Payment Reform that Matters to Patients
August 21st, 2010The recently passed Patient Protection and Affordable Care Act (PPACA) does much to promote long term reform of the way physicians are paid for their services.
But could something be done now to simplify the system for both patients and their doctors?
Many health care policy experts tout the current payment system as a major contributor to distorted incentives within the current health care delivery system
Fee for service reimbursement promotes more procedures, surgeries, images, etc. at the expense of patient listening time.
So the PPACA implemented a number of pilot programs to promote efforts to develop more global approaches to reimbursement. I have discussed some of these in previous posts.
Payment reform now
But there may be intermediary steps that can be taken now to simplify a system that makes sense to no one; sometimes not even the insurers who administer them.
Example one – payment confusion.
A patient, someone I know well, gets a referral from their doctor for physical therapy. Since I have had some experience with physical therapy and with health insurance, she asks my opinion. I advise her to go on line to her insurance carrier’s webs site and check if certain physical therapists are in her network. She does that and identifies a physical therapists in the network and close to her home.
Again, acting on my advice, she calls in advance to confirm that the practitioner still is contracted with this insurance carrier. She is reassured and schedules a series of appointments. Several weeks later she gets an Explanation of Benefits (EOB to the cognoscenti) and the insurer has paid nothing.
Her immediate reaction is to cancel all of her remaining appointments. I persuade her to contact customer service and she if she can get a better explanation than that offered by her Explanation of Benefits. She is told that the doctor is an out of network doctor and consequently she is liable both for an out of network deductible and for “balance billing” – charges over and above the amount negotiated and approved by the insurance carrier.
“How can this be?” she says to me. “I looked the provider up on the carrier’s web site, I called the therapist, I don’t understand.”
We got on the phone together and I was able to learn from the customer service agent that this therapist was, in fact, signed up as an HMO provider, a PPO provider, but not as an “Open Access” provider. Many carriers have developed “open access” networks that are less restrictive than the traditional HMO networks.
The patient contacted the therapist who was more than willing to clear this administrative oversight.
But why should she?
This was a small physical therapy office with only two full time professionals. They need to hire a support staff that will keep track of all of these different provider reimbursement agreements for each of the countless insurance carriers that she may or may not encounter.
Each reimbursement arrangement will have its own peculiarities, its own administrative procedures and its own customer service contacts.
For whom does this make sense? Certainly not the patient and certainly not the provider. Yet, isn’t that who this system is supposed to serve?
Example two – payment confusion
A patient goes for his annual heart check up with the same practice he has always used. Only this time, the bill is not paid in full as it has been in the past.
The initial inquiry to customer service yields a response similar to patient one – this is an “out of network” provider and the patient must pay the out of network deductible. Further probing by me elicits some additional information. This practice is a “participating” provider, but not a “preferred” provider”. This is more than a bit confusing, because this member has always had PPO coverage. PPO means Preferred Provider Organization. What is going on?

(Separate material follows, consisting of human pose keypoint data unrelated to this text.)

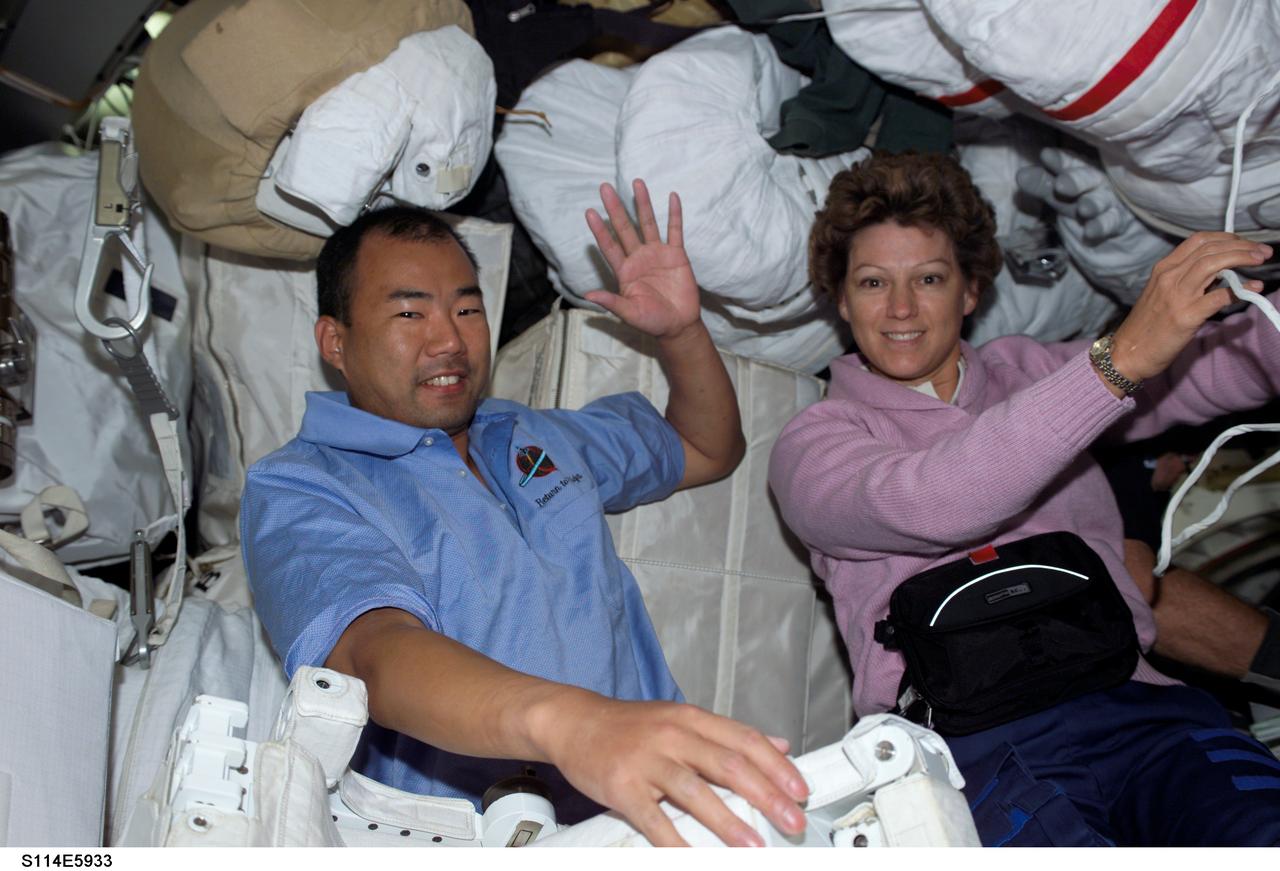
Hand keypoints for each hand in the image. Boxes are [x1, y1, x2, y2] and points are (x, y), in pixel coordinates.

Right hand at [534, 692, 808, 846]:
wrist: (574, 722)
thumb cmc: (630, 726)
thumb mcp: (681, 718)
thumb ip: (728, 734)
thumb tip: (779, 743)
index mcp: (691, 719)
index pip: (744, 740)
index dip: (777, 766)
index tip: (800, 790)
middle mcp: (673, 736)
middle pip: (729, 765)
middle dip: (767, 796)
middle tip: (792, 820)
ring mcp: (647, 761)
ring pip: (696, 792)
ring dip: (729, 822)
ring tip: (754, 844)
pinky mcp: (623, 786)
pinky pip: (654, 820)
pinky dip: (676, 842)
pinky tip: (693, 858)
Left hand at [584, 179, 701, 339]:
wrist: (678, 325)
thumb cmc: (651, 321)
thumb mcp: (629, 314)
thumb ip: (612, 302)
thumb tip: (588, 295)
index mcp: (624, 271)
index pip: (609, 246)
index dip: (600, 230)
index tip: (589, 212)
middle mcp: (638, 258)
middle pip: (625, 228)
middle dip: (615, 208)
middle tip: (605, 188)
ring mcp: (657, 254)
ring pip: (648, 224)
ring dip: (643, 204)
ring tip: (637, 182)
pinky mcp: (676, 255)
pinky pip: (675, 231)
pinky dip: (674, 215)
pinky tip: (672, 197)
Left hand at [1016, 147, 1175, 302]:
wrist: (1113, 219)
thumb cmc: (1079, 198)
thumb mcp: (1058, 192)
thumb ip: (1040, 183)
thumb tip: (1020, 175)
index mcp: (1078, 170)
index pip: (1068, 162)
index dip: (1059, 160)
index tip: (1046, 155)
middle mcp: (1095, 182)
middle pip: (1085, 179)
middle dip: (1074, 181)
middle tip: (1061, 184)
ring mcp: (1107, 201)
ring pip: (1098, 201)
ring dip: (1091, 204)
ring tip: (1083, 209)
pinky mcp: (1117, 220)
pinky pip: (1108, 223)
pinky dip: (1100, 227)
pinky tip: (1090, 232)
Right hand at [1110, 232, 1270, 383]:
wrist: (1127, 353)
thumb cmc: (1147, 326)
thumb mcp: (1162, 293)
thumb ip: (1188, 279)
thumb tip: (1223, 273)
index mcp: (1163, 269)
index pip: (1199, 241)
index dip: (1227, 237)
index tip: (1244, 243)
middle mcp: (1169, 277)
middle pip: (1211, 249)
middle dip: (1242, 246)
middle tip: (1262, 251)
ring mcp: (1177, 296)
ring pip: (1214, 265)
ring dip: (1242, 258)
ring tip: (1261, 260)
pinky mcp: (1186, 316)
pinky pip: (1219, 297)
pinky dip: (1241, 290)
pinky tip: (1255, 288)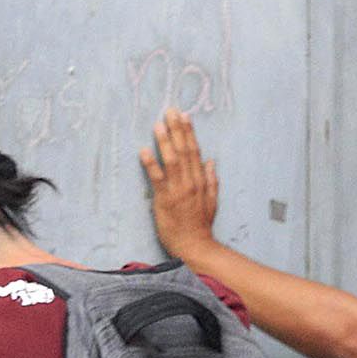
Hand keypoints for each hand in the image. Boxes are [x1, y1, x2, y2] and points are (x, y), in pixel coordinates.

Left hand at [140, 110, 219, 255]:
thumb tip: (211, 161)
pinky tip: (144, 150)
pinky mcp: (165, 200)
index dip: (189, 132)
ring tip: (158, 125)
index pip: (195, 151)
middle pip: (184, 151)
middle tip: (170, 111)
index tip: (184, 116)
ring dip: (165, 142)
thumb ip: (212, 180)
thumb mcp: (212, 202)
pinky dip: (151, 164)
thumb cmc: (200, 225)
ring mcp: (178, 190)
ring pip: (172, 160)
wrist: (194, 246)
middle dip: (177, 130)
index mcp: (200, 181)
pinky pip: (157, 178)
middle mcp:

What changed is the patient. He got older, he retired and he enrolled in Medicare. He still retained the same insurance. He is one of the lucky few who have employer sponsored health insurance as a retiree.
But some clause somewhere in those provider reimbursement agreements means that the same insurance paid when he was under 65, but not over 65.
A better approach
It is time we developed a single reimbursement methodology for all providers.
That does mean that all providers get paid the same.
It does mean that each provider is paid the same amount regardless of who he or she treats. Within that system, there can be different degrees of patient responsibility for different groups.
The system may decide that a provider in a rural area may get paid more or less than a similar doctor in an urban area. It would endeavor to pay those providers with better performance more than those who could not meet the outcome targets. There could be many other differentiators but one theme will prevail – doctors will know and understand the system they are getting reimbursed by. And it will not inconvenience patients.
Doctors can opt out of the system, but they cannot pick and chose insurance carriers. If they are outside of the system their patients will be 100% responsible for all expenses they incur. The insurance carriers will have no responsibility.
That is the kind of payment reform that would make a real difference.